Print the lines below without any change, from the first line through the line that contains "наивным или что он был в слишком".
= Beginning of Section =
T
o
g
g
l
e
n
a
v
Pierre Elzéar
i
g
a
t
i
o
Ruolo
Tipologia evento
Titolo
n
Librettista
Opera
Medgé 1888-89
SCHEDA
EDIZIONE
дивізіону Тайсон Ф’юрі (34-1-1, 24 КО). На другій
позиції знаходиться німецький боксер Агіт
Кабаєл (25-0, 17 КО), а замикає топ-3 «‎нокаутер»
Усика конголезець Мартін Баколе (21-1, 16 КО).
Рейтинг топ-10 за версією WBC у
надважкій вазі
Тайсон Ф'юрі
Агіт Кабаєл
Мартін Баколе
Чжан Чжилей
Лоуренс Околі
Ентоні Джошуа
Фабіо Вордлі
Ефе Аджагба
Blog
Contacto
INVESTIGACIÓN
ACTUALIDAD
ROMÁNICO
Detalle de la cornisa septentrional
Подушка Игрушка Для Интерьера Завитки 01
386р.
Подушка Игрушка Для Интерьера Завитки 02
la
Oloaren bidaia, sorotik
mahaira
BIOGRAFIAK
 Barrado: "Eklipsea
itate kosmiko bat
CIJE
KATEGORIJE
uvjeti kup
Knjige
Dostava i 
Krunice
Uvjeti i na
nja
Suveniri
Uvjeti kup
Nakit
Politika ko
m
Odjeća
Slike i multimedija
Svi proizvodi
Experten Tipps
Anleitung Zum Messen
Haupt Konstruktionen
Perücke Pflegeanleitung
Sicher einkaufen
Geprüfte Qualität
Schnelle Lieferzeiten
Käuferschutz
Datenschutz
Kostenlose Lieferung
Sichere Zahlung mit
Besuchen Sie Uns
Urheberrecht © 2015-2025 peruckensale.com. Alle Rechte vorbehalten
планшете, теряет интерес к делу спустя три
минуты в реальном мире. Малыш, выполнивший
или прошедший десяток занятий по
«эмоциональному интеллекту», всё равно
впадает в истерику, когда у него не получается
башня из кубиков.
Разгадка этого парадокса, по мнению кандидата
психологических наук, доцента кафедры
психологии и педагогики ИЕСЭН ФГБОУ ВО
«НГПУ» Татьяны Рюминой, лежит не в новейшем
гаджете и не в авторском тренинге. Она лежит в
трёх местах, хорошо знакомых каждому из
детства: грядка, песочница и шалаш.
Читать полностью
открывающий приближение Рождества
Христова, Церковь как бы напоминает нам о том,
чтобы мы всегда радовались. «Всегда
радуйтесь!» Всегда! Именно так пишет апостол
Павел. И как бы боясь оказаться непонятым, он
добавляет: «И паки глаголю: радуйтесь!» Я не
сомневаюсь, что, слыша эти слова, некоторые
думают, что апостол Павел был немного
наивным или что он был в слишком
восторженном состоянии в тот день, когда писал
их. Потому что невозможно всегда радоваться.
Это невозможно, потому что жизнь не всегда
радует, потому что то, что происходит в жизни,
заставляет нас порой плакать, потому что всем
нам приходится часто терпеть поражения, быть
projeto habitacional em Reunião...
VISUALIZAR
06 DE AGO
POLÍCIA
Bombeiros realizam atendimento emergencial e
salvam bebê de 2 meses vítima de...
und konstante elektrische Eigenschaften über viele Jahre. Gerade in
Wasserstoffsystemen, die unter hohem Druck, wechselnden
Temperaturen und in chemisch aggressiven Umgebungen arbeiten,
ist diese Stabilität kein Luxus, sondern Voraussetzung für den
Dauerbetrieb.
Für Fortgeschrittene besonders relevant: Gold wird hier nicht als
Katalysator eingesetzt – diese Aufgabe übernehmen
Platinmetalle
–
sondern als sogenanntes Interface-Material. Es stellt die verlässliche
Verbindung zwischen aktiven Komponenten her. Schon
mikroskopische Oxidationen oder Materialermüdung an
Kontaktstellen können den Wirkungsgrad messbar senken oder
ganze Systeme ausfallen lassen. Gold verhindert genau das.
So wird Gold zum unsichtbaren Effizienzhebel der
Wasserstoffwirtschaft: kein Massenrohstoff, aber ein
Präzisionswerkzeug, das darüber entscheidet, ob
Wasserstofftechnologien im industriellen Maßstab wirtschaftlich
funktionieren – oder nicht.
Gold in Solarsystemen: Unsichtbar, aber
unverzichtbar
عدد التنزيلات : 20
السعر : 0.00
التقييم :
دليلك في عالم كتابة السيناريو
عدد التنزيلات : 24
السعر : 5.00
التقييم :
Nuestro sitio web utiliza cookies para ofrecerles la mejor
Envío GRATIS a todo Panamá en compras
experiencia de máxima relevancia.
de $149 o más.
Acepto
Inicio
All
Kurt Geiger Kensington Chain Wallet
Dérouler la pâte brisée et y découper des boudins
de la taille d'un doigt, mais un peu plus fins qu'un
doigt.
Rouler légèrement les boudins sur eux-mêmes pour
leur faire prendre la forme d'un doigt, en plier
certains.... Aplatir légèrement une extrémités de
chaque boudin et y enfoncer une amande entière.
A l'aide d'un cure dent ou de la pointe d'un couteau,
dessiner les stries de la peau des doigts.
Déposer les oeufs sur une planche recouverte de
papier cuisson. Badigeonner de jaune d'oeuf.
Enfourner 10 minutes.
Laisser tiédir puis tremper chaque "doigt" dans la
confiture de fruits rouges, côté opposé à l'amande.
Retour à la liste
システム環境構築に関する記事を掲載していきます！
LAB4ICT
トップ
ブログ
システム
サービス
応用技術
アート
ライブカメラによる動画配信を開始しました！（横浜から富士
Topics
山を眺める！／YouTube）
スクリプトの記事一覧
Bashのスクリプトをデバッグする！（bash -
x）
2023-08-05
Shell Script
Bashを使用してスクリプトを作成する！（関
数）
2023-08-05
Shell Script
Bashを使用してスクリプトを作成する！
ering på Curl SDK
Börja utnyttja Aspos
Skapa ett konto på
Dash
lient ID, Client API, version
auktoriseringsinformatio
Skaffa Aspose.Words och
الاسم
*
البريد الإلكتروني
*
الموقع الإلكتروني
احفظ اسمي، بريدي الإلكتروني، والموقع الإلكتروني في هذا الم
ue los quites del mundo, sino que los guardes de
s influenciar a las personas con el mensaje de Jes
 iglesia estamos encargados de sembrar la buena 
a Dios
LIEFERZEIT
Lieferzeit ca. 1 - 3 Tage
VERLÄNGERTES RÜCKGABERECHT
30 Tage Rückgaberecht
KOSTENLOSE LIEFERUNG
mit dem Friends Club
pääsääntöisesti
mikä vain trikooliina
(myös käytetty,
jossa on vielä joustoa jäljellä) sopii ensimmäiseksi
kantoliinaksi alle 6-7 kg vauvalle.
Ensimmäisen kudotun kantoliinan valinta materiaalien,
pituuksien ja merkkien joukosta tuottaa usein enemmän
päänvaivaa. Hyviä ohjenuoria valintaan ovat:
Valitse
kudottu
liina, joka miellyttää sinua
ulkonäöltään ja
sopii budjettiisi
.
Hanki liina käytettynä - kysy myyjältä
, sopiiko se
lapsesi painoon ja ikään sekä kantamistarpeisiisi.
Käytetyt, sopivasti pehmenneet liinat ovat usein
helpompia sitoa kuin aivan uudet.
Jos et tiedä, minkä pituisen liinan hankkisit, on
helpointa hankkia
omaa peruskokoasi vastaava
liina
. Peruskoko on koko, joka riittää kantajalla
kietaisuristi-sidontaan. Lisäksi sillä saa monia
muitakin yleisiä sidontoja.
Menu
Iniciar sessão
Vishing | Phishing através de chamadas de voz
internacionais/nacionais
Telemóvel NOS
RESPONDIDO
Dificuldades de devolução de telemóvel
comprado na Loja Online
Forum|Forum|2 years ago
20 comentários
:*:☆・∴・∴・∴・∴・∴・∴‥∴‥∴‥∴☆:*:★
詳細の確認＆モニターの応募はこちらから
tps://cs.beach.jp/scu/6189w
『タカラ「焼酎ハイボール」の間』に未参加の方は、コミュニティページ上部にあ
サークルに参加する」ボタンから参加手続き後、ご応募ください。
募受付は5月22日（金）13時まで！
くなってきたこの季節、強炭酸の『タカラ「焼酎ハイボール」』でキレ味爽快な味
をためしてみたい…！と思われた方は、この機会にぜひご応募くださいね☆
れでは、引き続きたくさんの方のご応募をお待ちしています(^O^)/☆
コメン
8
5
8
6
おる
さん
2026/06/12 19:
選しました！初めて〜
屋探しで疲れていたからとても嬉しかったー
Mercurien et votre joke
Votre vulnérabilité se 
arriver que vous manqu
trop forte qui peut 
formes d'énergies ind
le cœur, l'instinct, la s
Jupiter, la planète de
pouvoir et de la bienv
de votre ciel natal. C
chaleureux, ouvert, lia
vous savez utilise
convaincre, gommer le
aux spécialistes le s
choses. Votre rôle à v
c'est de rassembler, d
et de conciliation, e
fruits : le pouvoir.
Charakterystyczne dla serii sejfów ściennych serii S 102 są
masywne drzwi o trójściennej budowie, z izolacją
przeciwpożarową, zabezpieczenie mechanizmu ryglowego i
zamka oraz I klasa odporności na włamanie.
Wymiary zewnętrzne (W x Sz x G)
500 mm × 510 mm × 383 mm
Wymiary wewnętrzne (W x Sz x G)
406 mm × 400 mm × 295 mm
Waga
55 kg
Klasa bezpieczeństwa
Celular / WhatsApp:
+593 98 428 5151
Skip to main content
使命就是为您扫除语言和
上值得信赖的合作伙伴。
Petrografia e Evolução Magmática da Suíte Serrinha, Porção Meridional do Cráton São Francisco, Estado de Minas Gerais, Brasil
= End of Section =
◆ Final answer
T
o
g
g
l
e
n
a
v
Pierre Elzéar
i
g
a
t
i
o
Ruolo
Tipologia evento
Titolo
n
Librettista
Opera
Medgé 1888-89
SCHEDA
EDIZIONE
дивізіону Тайсон Ф’юрі (34-1-1, 24 КО). На другій
позиції знаходиться німецький боксер Агіт
Кабаєл (25-0, 17 КО), а замикає топ-3 «‎нокаутер»
Усика конголезець Мартін Баколе (21-1, 16 КО).
Рейтинг топ-10 за версією WBC у
надважкій вазі
Тайсон Ф'юрі
Агіт Кабаєл
Мартін Баколе
Чжан Чжилей
Лоуренс Околі
Ентоні Джошуа
Фабіо Вордлі
Ефе Аджагба
Blog
Contacto
INVESTIGACIÓN
ACTUALIDAD
ROMÁNICO
Detalle de la cornisa septentrional
Подушка Игрушка Для Интерьера Завитки 01
386р.
Подушка Игрушка Для Интерьера Завитки 02
la
Oloaren bidaia, sorotik
mahaira
BIOGRAFIAK
 Barrado: "Eklipsea
itate kosmiko bat
CIJE
KATEGORIJE
uvjeti kup
Knjige
Dostava i 
Krunice
Uvjeti i na
nja
Suveniri
Uvjeti kup
Nakit
Politika ko
m
Odjeća
Slike i multimedija
Svi proizvodi
Experten Tipps
Anleitung Zum Messen
Haupt Konstruktionen
Perücke Pflegeanleitung
Sicher einkaufen
Geprüfte Qualität
Schnelle Lieferzeiten
Käuferschutz
Datenschutz
Kostenlose Lieferung
Sichere Zahlung mit
Besuchen Sie Uns
Urheberrecht © 2015-2025 peruckensale.com. Alle Rechte vorbehalten
планшете, теряет интерес к делу спустя три
минуты в реальном мире. Малыш, выполнивший
или прошедший десяток занятий по
«эмоциональному интеллекту», всё равно
впадает в истерику, когда у него не получается
башня из кубиков.
Разгадка этого парадокса, по мнению кандидата
психологических наук, доцента кафедры
психологии и педагогики ИЕСЭН ФГБОУ ВО
«НГПУ» Татьяны Рюминой, лежит не в новейшем
гаджете и не в авторском тренинге. Она лежит в
трёх местах, хорошо знакомых каждому из
детства: грядка, песочница и шалаш.
Читать полностью
открывающий приближение Рождества
Христова, Церковь как бы напоминает нам о том,
чтобы мы всегда радовались. «Всегда
радуйтесь!» Всегда! Именно так пишет апостол
Павел. И как бы боясь оказаться непонятым, он
добавляет: «И паки глаголю: радуйтесь!» Я не
сомневаюсь, что, слыша эти слова, некоторые
думают, что апостол Павел был немного
наивным или что он был в слишком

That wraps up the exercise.